AMP-activated protein kinase: maintaining energy homeostasis at the cellular and whole-body levels

Abstract

The adenosine monophosphate (AMP)-activated protein kinase (AMPK) signaling pathway arose early during evolution of eukaryotic cells, when it appears to have been involved in the response to glucose starvation and perhaps also in monitoring the output of the newly acquired mitochondria. Due to the advent of hormonal regulation of glucose homeostasis, glucose starvation is a less frequent event for mammalian cells than for single-celled eukaryotes. Nevertheless, the AMPK system has been preserved in mammals where, by monitoring cellular AMP:adenosine triphosphate (ATP) and adenosine diphosphate (ADP):ATP ratios and balancing the rates of catabolism and ATP consumption, it maintains energy homeostasis at a cell-autonomous level. In addition, hormones involved in maintaining energy balance at the whole-body level interact with AMPK in the hypothalamus. AMPK is activated by two widely used clinical drugs, metformin and aspirin, and also by many natural products of plants that are either derived from traditional medicines or are promoted as "nutraceuticals."

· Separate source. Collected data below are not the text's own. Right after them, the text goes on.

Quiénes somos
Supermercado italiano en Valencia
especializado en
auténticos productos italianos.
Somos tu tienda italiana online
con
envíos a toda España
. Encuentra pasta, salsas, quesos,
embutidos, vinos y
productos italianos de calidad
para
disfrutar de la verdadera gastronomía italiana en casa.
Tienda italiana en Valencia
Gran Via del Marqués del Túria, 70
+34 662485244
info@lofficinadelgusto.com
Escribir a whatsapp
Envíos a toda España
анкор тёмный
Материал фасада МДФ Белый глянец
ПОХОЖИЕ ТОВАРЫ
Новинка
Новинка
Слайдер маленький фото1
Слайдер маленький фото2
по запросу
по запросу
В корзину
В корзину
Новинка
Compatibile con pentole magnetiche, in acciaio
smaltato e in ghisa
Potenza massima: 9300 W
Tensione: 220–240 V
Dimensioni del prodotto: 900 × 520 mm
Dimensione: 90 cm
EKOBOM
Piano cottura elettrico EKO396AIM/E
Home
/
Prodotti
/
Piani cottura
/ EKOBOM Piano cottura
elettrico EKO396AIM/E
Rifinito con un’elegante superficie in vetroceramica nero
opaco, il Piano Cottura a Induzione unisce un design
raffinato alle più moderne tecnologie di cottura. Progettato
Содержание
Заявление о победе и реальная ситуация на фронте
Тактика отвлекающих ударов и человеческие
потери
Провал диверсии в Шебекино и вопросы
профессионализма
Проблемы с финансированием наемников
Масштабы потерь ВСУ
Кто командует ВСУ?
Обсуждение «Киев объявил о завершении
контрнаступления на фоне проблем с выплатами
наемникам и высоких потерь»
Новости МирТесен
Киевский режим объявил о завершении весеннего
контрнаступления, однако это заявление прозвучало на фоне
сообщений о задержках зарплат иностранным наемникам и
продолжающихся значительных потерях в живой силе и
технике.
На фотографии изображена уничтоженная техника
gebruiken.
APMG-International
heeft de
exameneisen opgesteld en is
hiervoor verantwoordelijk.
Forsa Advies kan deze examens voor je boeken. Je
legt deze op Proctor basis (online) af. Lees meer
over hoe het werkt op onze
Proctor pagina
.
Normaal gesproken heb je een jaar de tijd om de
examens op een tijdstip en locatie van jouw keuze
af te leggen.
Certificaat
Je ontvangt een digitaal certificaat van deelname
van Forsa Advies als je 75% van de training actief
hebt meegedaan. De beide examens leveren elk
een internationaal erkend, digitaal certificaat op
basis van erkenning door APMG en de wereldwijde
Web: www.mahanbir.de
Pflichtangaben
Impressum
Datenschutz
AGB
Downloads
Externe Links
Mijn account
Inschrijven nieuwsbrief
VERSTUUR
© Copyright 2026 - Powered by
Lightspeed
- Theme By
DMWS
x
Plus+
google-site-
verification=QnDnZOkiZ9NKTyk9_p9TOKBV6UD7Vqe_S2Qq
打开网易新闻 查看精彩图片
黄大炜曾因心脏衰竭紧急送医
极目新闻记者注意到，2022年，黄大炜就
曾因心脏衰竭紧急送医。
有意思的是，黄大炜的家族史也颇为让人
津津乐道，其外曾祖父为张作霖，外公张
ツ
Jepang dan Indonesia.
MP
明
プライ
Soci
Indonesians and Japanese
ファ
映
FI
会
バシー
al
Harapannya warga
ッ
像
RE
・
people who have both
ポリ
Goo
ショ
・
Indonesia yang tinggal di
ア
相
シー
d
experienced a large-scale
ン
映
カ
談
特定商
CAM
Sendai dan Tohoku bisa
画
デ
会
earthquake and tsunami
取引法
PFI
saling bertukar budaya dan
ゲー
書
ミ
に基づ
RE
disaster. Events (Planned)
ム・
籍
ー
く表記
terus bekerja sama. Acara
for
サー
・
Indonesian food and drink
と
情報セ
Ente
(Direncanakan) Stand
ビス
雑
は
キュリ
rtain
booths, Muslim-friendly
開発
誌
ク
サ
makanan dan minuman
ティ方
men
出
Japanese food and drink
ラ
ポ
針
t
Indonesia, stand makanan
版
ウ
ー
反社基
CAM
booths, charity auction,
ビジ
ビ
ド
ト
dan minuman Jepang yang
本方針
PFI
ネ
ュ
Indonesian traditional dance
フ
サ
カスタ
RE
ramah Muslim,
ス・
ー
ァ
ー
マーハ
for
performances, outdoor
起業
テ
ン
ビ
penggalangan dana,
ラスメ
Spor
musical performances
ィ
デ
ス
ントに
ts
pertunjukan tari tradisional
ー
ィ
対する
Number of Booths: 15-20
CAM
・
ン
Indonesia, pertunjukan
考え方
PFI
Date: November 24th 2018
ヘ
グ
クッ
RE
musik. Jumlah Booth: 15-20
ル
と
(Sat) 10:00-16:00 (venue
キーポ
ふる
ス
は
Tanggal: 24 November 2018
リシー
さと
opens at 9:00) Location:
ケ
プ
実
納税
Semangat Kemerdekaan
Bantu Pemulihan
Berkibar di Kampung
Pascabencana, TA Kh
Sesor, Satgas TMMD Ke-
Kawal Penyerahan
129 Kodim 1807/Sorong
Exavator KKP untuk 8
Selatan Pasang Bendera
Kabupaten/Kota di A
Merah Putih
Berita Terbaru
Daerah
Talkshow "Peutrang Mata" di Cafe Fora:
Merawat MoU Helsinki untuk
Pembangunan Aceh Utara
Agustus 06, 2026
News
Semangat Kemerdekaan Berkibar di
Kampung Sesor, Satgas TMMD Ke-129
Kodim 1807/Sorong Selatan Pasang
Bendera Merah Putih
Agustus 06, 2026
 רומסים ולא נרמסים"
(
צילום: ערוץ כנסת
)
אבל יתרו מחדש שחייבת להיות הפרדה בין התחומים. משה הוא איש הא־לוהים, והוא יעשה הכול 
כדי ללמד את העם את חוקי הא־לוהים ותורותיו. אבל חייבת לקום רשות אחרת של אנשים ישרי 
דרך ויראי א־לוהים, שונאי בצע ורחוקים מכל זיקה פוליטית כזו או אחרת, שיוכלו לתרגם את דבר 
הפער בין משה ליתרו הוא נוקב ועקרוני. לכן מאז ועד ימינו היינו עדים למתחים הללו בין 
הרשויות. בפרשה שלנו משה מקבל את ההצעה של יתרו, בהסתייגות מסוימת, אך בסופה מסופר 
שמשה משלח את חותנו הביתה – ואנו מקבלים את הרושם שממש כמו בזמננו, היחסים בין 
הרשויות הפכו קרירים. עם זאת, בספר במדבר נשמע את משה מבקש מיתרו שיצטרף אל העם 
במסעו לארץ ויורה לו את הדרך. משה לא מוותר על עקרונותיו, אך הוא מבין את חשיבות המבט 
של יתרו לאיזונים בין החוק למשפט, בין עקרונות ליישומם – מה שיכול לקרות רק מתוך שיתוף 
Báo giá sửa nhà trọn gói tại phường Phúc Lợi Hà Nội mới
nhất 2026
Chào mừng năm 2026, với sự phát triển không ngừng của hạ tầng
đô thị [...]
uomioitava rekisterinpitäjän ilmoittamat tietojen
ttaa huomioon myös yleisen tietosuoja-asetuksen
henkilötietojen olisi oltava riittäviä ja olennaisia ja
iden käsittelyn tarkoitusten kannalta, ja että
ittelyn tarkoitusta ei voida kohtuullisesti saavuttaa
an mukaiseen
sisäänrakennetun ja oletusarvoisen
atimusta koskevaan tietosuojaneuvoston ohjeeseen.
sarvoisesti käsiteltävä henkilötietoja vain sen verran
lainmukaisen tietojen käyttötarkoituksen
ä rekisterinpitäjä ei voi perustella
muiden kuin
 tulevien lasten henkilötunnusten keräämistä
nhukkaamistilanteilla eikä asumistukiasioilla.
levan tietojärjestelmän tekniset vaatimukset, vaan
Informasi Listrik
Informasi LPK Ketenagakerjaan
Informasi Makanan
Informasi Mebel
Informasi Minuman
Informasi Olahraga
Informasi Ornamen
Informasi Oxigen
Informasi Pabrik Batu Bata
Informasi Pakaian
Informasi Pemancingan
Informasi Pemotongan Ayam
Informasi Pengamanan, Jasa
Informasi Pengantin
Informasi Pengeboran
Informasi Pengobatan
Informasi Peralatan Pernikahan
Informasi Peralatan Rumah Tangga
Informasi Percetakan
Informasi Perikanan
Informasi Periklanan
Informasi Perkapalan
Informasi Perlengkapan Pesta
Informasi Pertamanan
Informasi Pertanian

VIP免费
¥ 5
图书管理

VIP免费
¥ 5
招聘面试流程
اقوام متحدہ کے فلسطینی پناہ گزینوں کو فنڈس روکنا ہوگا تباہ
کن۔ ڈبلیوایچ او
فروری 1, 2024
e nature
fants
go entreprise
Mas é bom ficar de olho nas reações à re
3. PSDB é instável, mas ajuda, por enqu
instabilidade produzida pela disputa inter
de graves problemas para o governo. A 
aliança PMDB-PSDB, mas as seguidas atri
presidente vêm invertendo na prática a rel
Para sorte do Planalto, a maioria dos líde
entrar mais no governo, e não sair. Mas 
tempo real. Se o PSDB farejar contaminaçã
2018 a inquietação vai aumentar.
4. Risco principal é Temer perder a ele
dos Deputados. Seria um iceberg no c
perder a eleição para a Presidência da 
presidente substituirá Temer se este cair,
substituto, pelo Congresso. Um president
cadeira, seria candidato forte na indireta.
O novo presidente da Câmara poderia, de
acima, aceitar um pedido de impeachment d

Keywords: energy balance; ghrelin; leptin; metformin; salicylate; traditional medicine.

Figure 1. Mechanisms for activation of AMPK by AMP.

AMPK is activated by phosphorylation of Thr172 by the upstream kinases LKB1 and CaMKKβ, a modification that is reversed by protein phosphatases (PP). AMP has three effects caused by binding to one or more of three AMP-binding sites on the AMPK-γ subunit: (i) promoting Thr172 phosphorylation by LKB1; (ii) inhibiting Thr172 dephosphorylation; (iii) causing allosteric activation of the phosphorylated kinase. Only mechanism (ii) is mimicked by binding of ADP, but all three are antagonized by binding of ATP.

Figure 2. Mechanism by which AMPK maintains cellular energy homoeostasis in mammalian cells.

Catabolism generates ATP from ADP, whereas energy-requiring cellular processes mainly convert ATP to ADP. If ATP consumption exceeds ATP production, the ADP:ATP ratio rises and this is converted by adenylate kinase into an even larger rise in AMP:ATP ratio, activating AMPK. AMPK attempts to restore energy homeostasis by activating catabolism and inhibiting ATP consumption.

Figure 3. Role of AMPK in the hypothalamus in regulating whole body energy balance.

The diagram summarizes some of the many hormonal controls that control whole body energy balance, emphasizing the central role of AMPK in hypothalamic neurons (see text for details).